◆ Problem to solve:
Turn every line of text in the entries below into one numbered list, skipping blank lines and leaving out the pictures.

START Data shown

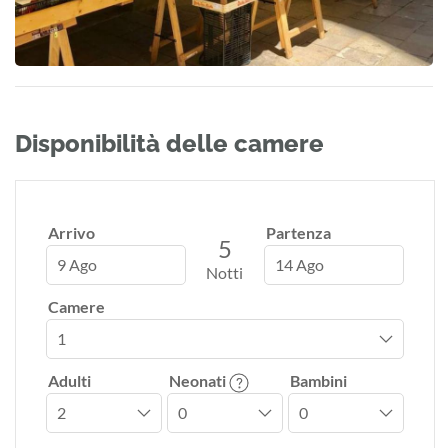
Disponibilità delle camere
Arrivo
Partenza
5
9 Ago
14 Ago
Notti
Camere
Adulti
Neonati
Bambini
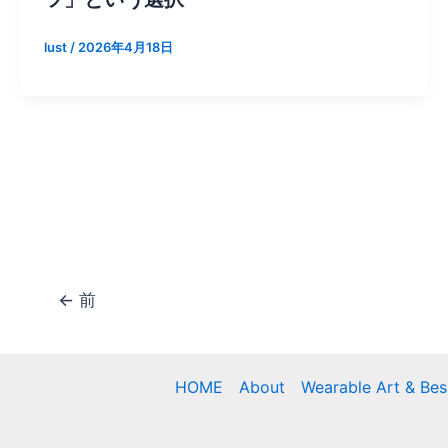
lust
/
2026年4月18日
←
前
HOME
About
Wearable Art & Be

END Data shown

◆ Solution:
1. Disponibilità delle camere
2. Arrivo
3. Partenza
4. 5
5. 9 Ago
6. 14 Ago
7. Notti
8. Camere
9. Adulti
10. Neonati
11. Bambini
12. lust
13. /
14. 2026年4月18日
15. ←
16. 前
17. HOME
18. About
19. Wearable Art & Be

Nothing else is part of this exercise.